A repercussão dessa orientação do STF gerou debates intensos na sociedade civil e nas entidades de defesa do consumidor, especialmente diante dos riscos de limitar o acesso a inovações tecnológicas e de privilegiar os interesses econômicos das operadoras privados. Por outro lado, o setor suplementar defende a necessidade de regulação clara e objetiva, a fim de evitar o desequilíbrio do modelo, prevenir fraudes e garantir sustentabilidade financeira. O Tribunal, ao definir o novo paradigma, busca a contenção da judicialização excessiva e o fortalecimento da credibilidade dos institutos reguladores, valorizando a decisão médica fundamentada e o respeito aos protocolos estabelecidos.

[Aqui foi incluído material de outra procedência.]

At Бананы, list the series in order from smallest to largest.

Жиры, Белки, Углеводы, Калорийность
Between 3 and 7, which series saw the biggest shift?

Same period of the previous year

No plano legislativo, medidas recentes consolidaram avanços na transparência, participação popular e ampliação das políticas voltadas ao fortalecimento do SUS. A integração de políticas sociais, a criação de pactos de atenção básica, a incorporação de novas tecnologias e medicamentos e o empenho em garantir acesso universal e integral refletem o compromisso do Estado brasileiro com o direito constitucional à saúde. O desafio contemporâneo é conciliar as bases do universalismo e da integralidade com a sustentabilidade orçamentária, o controle de novas despesas, a incorporação de evidências científicas e o respeito à autonomia dos profissionais de saúde.

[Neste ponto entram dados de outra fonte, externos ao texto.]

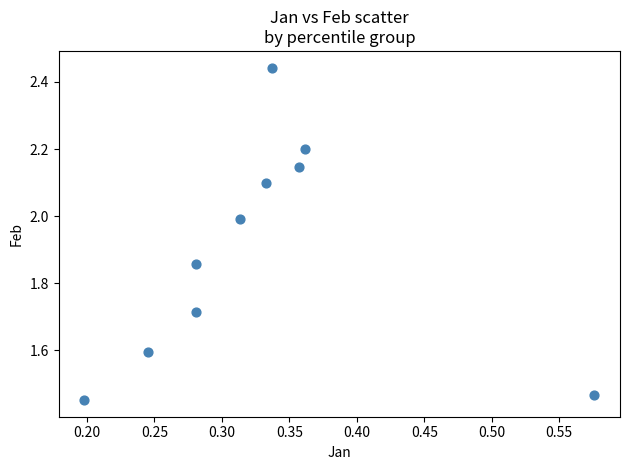

What is the average X value?

0.3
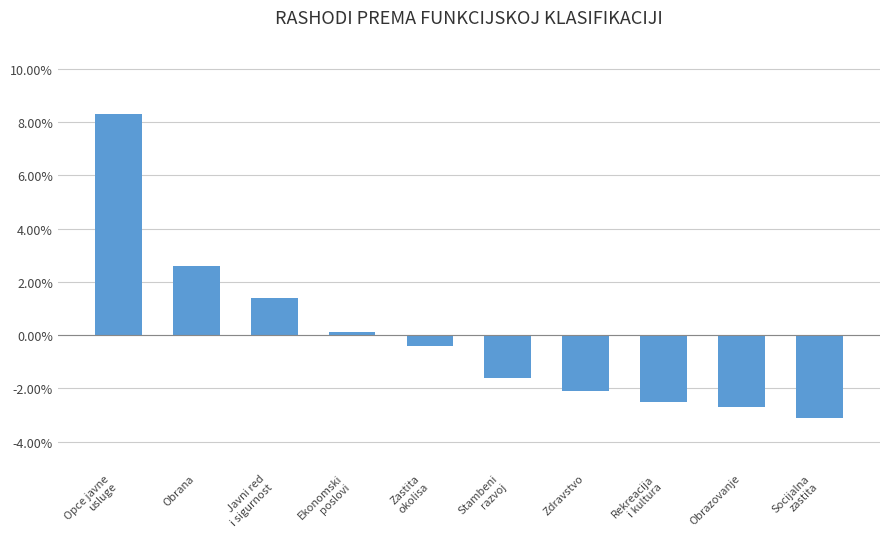

Does the chart contain any negative values?

Yes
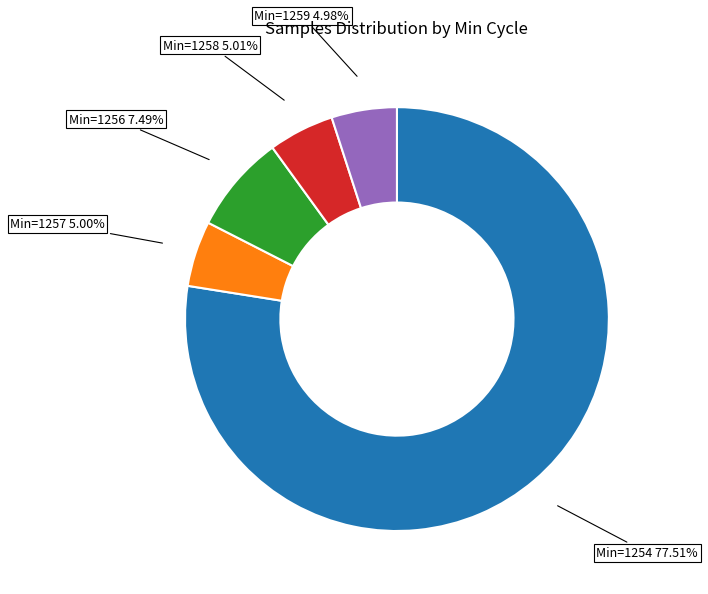

Is there any slice that represents more than half of the pie?

Yes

A saúde, portanto, emerge do constitucionalismo brasileiro como bem jurídico de extrema relevância, demonstrando a evolução do Estado social, que assume para si o papel de promotor da dignidade da pessoa humana e da efetividade dos direitos fundamentais. O caminho institucional estabelece complexas interações entre os poderes Executivo, Legislativo e Judiciário, bem como com órgãos técnicos, no sentido de garantir que o direito à saúde permaneça efetivo frente às adversidades econômicas e às demandas cada vez mais personalizadas. O futuro do direito à saúde, especialmente após recentes decisões do Supremo Tribunal Federal, aponta para um modelo de maior equilíbrio técnico-orçamentário, com ênfase no controle público, na transparência, na racionalidade das políticas e na valorização das evidências científicas na incorporação de novas tecnologias.

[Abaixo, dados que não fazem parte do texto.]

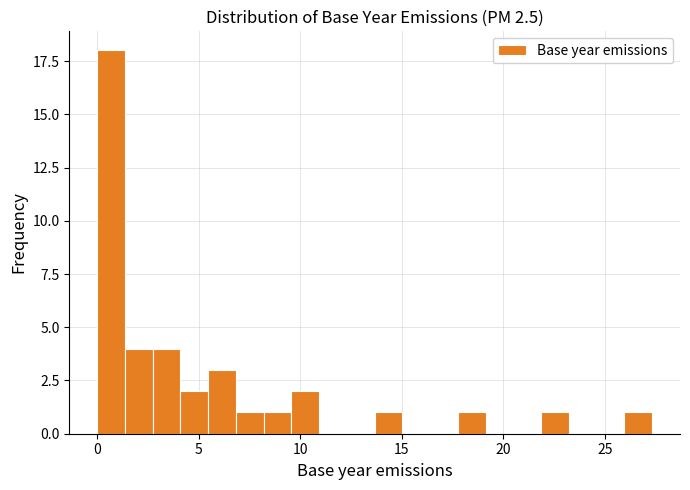

Around what value on the x-axis is the tallest bar? Give the approximate position of its centre, as read against the axis.

0.5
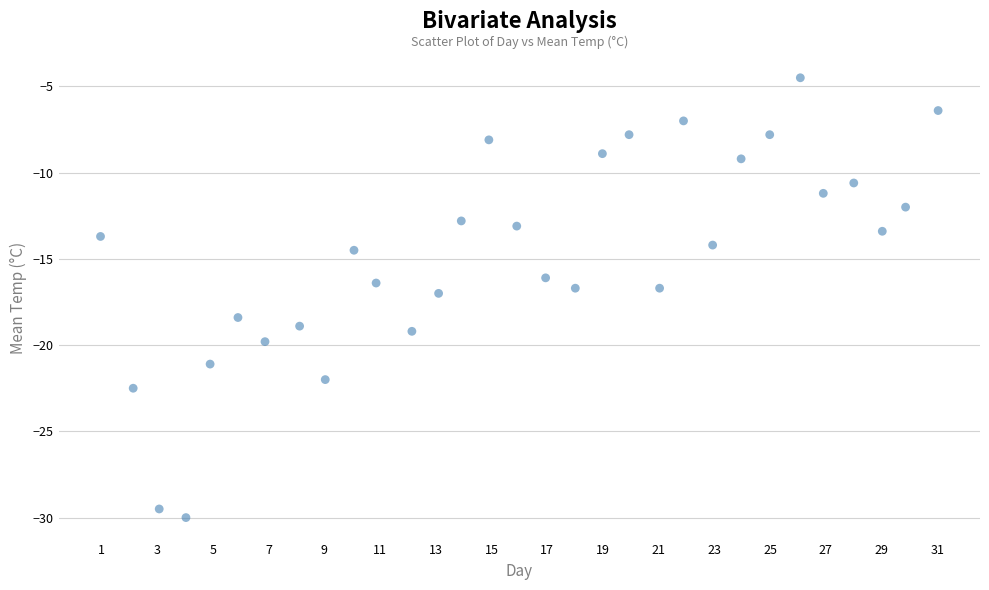

What is the range of Y values (max minus min)?

25.5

Os desafios da judicialização, da regulação do setor suplementar e da garantia da universalidade e integralidade serão, inevitavelmente, temas permanentes e centrais no debate constitucional brasileiro, sendo imperativo que todos os agentes envolvidos atuem sinergicamente na defesa e promoção deste direito fundamental. O direito de acesso à saúde, sendo expressão direta da cidadania, da dignidade humana e da justiça social, permanece como marco civilizatório e reafirma, cotidianamente, a missão constitucional do Estado brasileiro.